Une franchise horrifique qui s’installe
De prime abord, le pitch de Terrifier 3 ressemble à de nombreux autres films d’horreur. Voici le synopsis proposé par Metacritic :
Après avoir survécu au massacre d’Halloween perpétré par Art le clown, Sienna et son frère s’efforcent de reconstruire leur vie brisée. À l’approche des fêtes de fin d’année, ils tentent d’adopter l’esprit de Noël et de laisser derrière eux les horreurs du passé. Mais alors qu’ils se croient en sécurité, Art le clown revient, déterminé à transformer leur joie de vivre en un nouveau cauchemar. Les fêtes de fin d’année s’effondrent rapidement lorsque Art déchaîne sa terreur tordue, prouvant qu’aucune fête n’est à l’abri.
Rappelons que la saga Terrifier a été initiée par le cinéaste américain Damien Leone en 2016. Il s’appuie sur son tueur sadique, Art le Clown, qui est désormais bien installé dans les esprits comme le furent jadis Jason Voorhees, Freddy Krueger, ou encore Michael Myers. Comme ses prédécesseurs, il est littéralement increvable et ressuscite selon le bon vouloir des studios.

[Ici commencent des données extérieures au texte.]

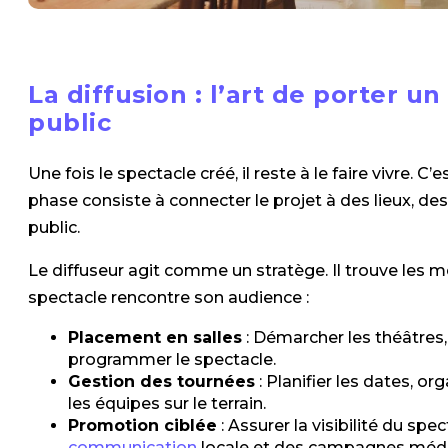
La diffusion : l’art de porter u
public
Une fois le spectacle créé, il reste à le faire vivre. C’e
phase consiste à connecter le projet à des lieux, 
public.
Le diffuseur agit comme un stratège. Il trouve les m
spectacle rencontre son audience :
Placement en salles
: Démarcher les théâtres, 
programmer le spectacle.
Gestion des tournées
: Planifier les dates, o
les équipes sur le terrain.
Promotion ciblée
: Assurer la visibilité du spe
communication
locale et des campagnes médi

D’emblée, cette franchise s’est illustrée pour ses scènes trash teintées de violence extrême. Le public a répondu présent à chaque fois, si bien que ce troisième volet est bel et bien lancé.
Vers un carton au box-office ?
De fait, et même si ce nouveau film est interdit aux moins de 18 ans, il est très bien parti en France. Alors qu’il n’est distribué que dans 126 salles, il a attiré 45 000 spectateurs dès le premier jour, ce qui est déjà un petit miracle. Aux États-Unis, on note le même phénomène, puisque cette production a déjà récolté 18,3 millions de dollars alors qu’elle n’est exploité que dans 2 514 dans le pays.
Une stratégie marketing bien rodée
« Certainement le film le plus flippant de l’année », « Une nouvelle icône de l’horreur ». Dans sa communication, la production ne fait rien pour cacher son aspect particulièrement effrayant. Si certains longs-métrages cherchent à gommer leurs aspérités pour ratisser large, il s’agit ici de rameuter le public via un effet de curiosité.
This made my night 😂😂😂 #SmileMovie pic.twitter.com/peQbyclDbC
— B Dub ⚖️ (@MontegaDubb) September 27, 2022
Lorsque l’on apprend dans la presse que des spectateurs quittent la salle ou qu’ils sont écœurés, il peut être tentant d’aller vérifier par soi-même si l’on sera affecté de la même façon. Cet effet de viralité est d’ailleurs couramment utilisé pour vendre des films d’horreur. On se souvient par exemple de ces personnes souriantes disséminées jusque dans des enceintes sportives qui avaient accompagné le marketing du film Smile. Cette stratégie a justement été couronnée de succès.